Afin d’y encourager la transition démocratique et d’y contrer l’influence grandissante de la Chine, Barack Obama s’est rendu en Birmanie le 19 novembre, dans le cadre du premier voyage officiel de son second mandat. Il est descendu dans un pays longtemps marqué par la dictature, où les violences ethniques menacent les fragiles avancées vers la démocratie.

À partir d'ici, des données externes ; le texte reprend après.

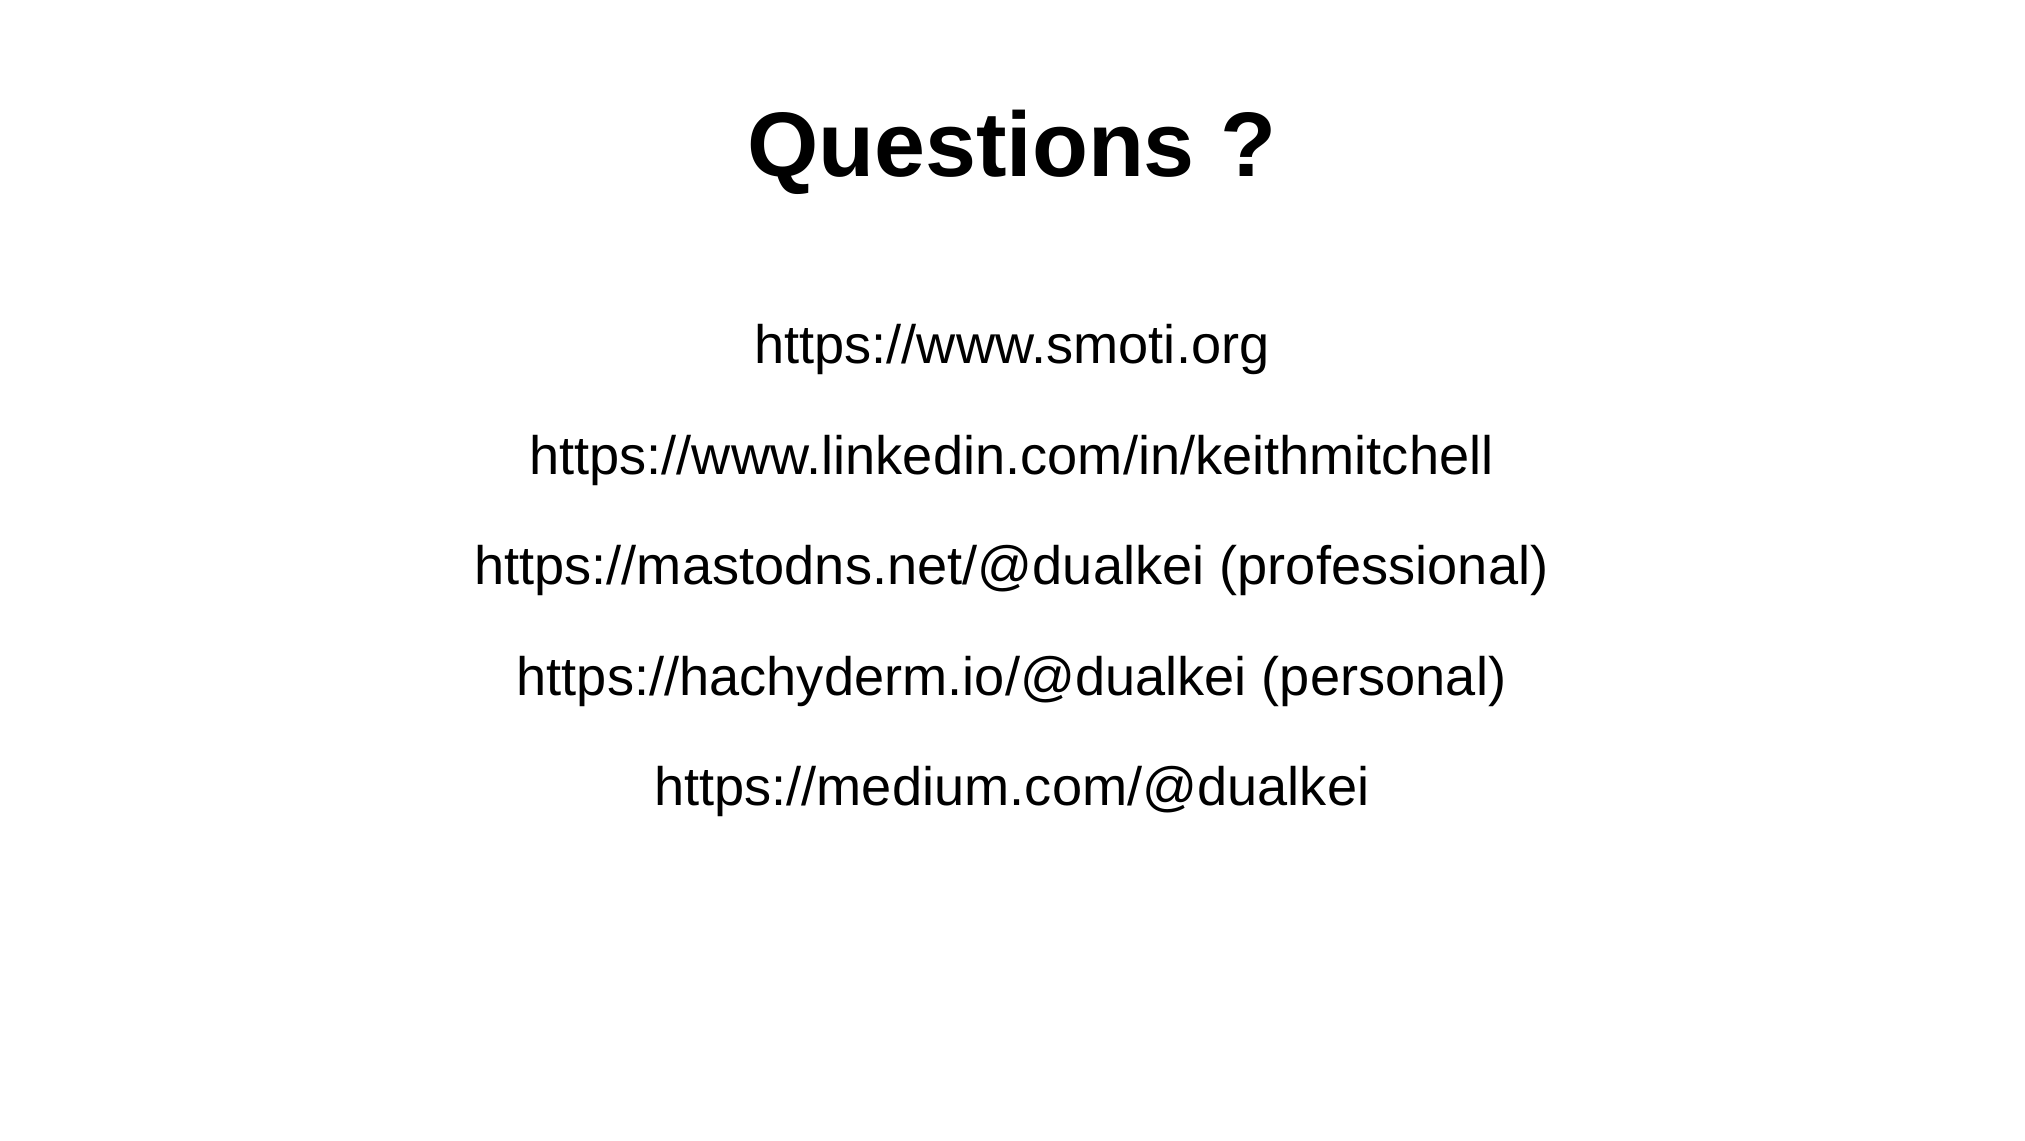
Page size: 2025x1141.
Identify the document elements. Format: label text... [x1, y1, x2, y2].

Photo : Khin Maung Win/AP/PC

Conflits ethniques

La minorité musulmane des Rohingyas, « l’un des peuples les plus persécutés au monde », selon l’ONU, est la cible de la majorité bouddhiste, qui les considère comme des immigrants illégaux venus du Bangladesh voisin. Environ 90 personnes ont été tuées et 110 000 autres déplacées à la fin d’octobre dans l’État côtier d’Arakan. Les violences avaient d’abord explosé en juin, faisant autant de morts et de déplacés.

Peuple errant

Même si les 800 000 Rohingyas habitent cette région depuis des générations, la citoyenneté leur est toujours refusée par le gouvernement birman, qui ne les reconnaît pas comme l’un des 135 groupes ethniques du pays. La propriété foncière leur est interdite. Beaucoup vivent dans des camps de réfugiés. Ils ne sont pas les bienvenus non plus au Bangladesh, qui tente de les bloquer à la frontière. Plus de 200 000 Rohingyas y sont néanmoins réfugiés.